*Problem to solve*. In the records that follow, find each line containing "kann" and copy it.

※ ※ ※

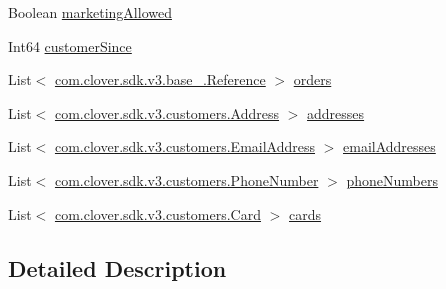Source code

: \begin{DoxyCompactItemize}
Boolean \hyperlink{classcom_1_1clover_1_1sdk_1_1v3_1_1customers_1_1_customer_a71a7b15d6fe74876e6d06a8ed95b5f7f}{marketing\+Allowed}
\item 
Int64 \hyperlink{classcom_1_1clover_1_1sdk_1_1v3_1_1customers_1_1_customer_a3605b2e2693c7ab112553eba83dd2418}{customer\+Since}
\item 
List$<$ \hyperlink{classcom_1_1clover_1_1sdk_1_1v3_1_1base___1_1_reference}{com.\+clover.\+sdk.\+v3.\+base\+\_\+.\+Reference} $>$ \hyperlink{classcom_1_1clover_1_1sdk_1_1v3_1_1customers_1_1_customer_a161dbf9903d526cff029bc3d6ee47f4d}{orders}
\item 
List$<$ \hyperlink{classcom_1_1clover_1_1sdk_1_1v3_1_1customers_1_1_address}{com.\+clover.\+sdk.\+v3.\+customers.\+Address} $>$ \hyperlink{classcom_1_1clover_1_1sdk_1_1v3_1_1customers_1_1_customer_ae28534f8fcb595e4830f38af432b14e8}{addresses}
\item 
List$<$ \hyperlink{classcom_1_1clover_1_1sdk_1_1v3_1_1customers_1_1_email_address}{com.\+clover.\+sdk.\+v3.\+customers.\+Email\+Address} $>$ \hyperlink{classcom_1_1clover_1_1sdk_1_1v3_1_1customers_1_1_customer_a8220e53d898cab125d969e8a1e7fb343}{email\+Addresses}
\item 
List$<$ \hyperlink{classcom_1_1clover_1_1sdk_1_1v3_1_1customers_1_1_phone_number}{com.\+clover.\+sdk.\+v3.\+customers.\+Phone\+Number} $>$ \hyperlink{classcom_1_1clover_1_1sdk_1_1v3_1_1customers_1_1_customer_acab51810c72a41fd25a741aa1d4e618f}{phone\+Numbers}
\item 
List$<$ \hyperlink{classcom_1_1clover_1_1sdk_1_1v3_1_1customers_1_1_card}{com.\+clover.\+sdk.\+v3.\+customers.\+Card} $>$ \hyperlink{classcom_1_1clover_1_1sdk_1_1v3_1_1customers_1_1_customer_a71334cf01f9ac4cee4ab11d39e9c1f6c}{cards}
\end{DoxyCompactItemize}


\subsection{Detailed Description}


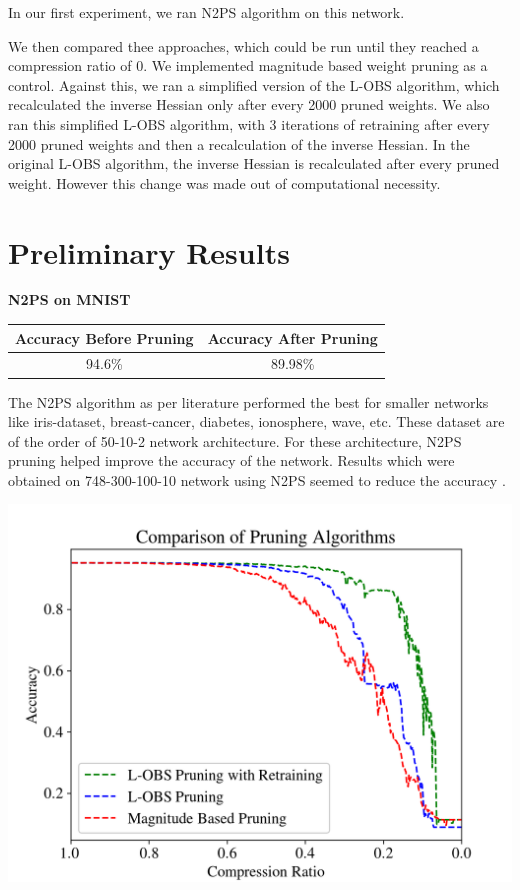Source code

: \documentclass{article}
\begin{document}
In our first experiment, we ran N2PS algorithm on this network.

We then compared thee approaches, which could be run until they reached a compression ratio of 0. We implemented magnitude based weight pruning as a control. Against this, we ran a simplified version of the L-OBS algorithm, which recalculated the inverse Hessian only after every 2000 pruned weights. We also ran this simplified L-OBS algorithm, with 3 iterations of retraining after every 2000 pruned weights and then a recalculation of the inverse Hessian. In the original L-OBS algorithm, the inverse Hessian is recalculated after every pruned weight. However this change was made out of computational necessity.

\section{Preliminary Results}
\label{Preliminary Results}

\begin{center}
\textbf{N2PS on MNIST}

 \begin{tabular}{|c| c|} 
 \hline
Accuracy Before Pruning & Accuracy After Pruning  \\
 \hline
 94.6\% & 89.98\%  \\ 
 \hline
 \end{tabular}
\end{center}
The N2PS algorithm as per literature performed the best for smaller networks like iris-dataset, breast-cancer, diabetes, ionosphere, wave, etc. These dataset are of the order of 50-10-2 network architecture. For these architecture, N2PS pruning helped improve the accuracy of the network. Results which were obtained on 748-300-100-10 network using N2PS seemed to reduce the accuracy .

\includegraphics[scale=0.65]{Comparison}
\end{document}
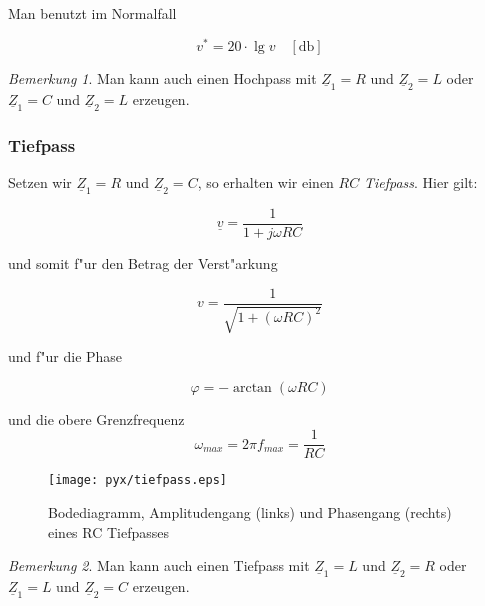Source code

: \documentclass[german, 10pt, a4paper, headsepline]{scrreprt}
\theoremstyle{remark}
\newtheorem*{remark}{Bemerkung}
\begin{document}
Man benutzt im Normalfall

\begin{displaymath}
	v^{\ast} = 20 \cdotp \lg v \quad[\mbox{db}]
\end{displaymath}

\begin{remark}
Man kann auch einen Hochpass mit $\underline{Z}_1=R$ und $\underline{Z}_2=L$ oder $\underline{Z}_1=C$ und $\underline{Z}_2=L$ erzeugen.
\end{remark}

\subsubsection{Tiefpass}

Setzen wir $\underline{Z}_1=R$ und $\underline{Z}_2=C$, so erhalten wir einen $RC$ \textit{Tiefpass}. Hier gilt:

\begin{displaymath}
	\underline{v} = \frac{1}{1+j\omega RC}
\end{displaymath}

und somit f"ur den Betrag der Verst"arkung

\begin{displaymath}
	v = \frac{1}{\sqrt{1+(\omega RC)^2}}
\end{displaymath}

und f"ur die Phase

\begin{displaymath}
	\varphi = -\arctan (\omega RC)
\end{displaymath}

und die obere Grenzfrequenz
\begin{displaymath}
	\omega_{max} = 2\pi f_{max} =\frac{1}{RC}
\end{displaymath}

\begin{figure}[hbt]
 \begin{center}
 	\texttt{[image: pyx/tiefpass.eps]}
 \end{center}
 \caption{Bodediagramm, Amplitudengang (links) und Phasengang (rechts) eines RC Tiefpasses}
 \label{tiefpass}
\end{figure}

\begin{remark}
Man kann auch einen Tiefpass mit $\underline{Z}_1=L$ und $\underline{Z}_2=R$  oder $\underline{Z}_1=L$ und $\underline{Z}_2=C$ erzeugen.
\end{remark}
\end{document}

※ ※ ※

*Output for this exercise*.
Man kann auch einen Hochpass mit $\underline{Z}_1=R$ und $\underline{Z}_2=L$ oder $\underline{Z}_1=C$ und $\underline{Z}_2=L$ erzeugen.
Man kann auch einen Tiefpass mit $\underline{Z}_1=L$ und $\underline{Z}_2=R$  oder $\underline{Z}_1=L$ und $\underline{Z}_2=C$ erzeugen.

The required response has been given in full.